▸ **PROBLEM DETAILS**: Without including any images, output the listing below exactly.

▸ **DATA EXTRACT**:
########
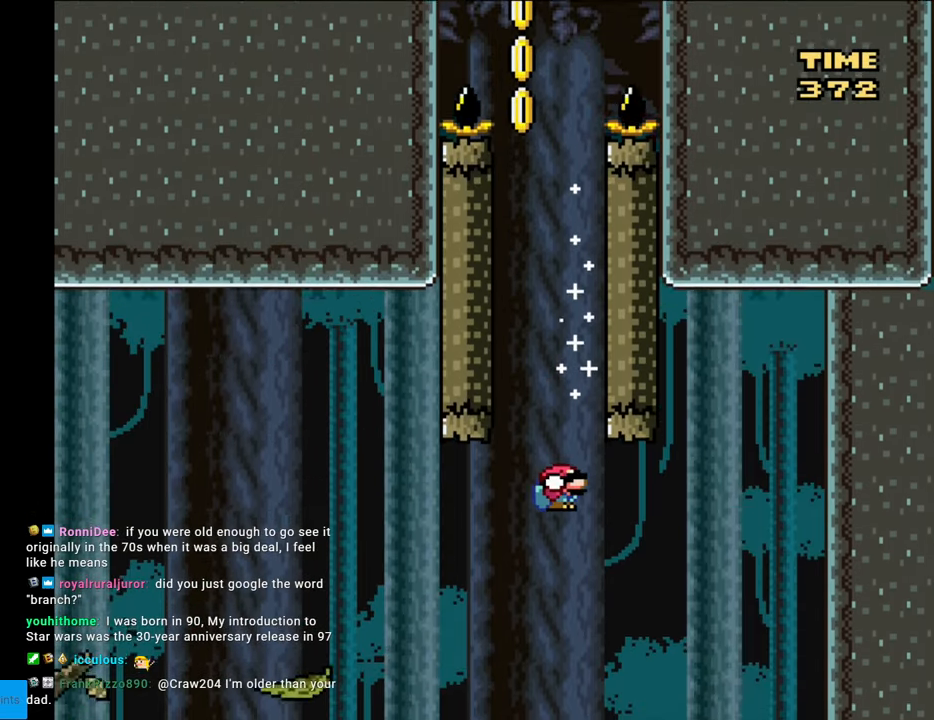
{"buttons": ["A", "X", "DPAD_LEFT"]}
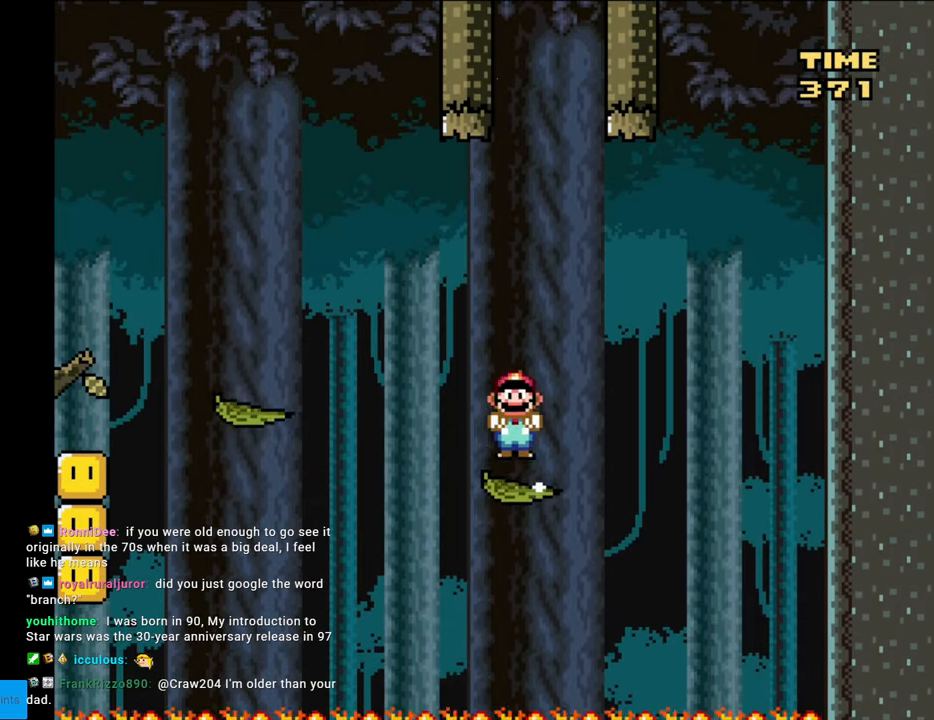
{"buttons": ["X", "DPAD_LEFT"], "events": [[250, "A", "up"], [433, "DPAD_LEFT", "up"], [450, "DPAD_RIGHT", "down"], [467, "DPAD_RIGHT", "up"], [500, "DPAD_LEFT", "down"]]}
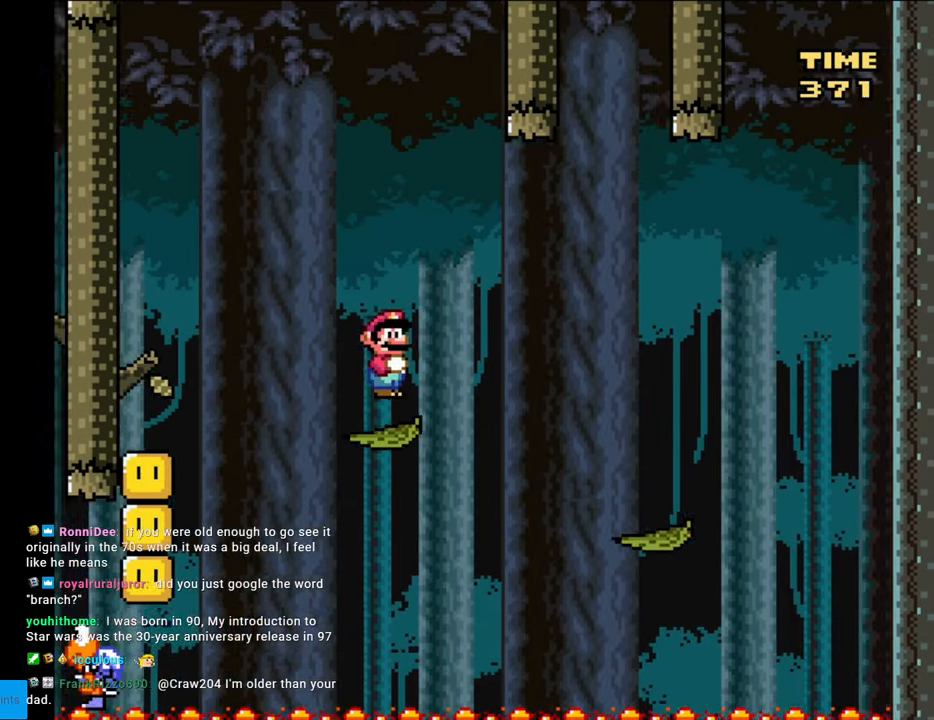
{"buttons": ["X"], "events": [[117, "A", "down"], [267, "A", "up"], [483, "DPAD_LEFT", "up"]]}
########
▸ **COMPLETED TASK**:
{"buttons": ["A", "X", "DPAD_LEFT"]}
{"buttons": ["X", "DPAD_LEFT"], "events": [[250, "A", "up"], [433, "DPAD_LEFT", "up"], [450, "DPAD_RIGHT", "down"], [467, "DPAD_RIGHT", "up"], [500, "DPAD_LEFT", "down"]]}
{"buttons": ["X"], "events": [[117, "A", "down"], [267, "A", "up"], [483, "DPAD_LEFT", "up"]]}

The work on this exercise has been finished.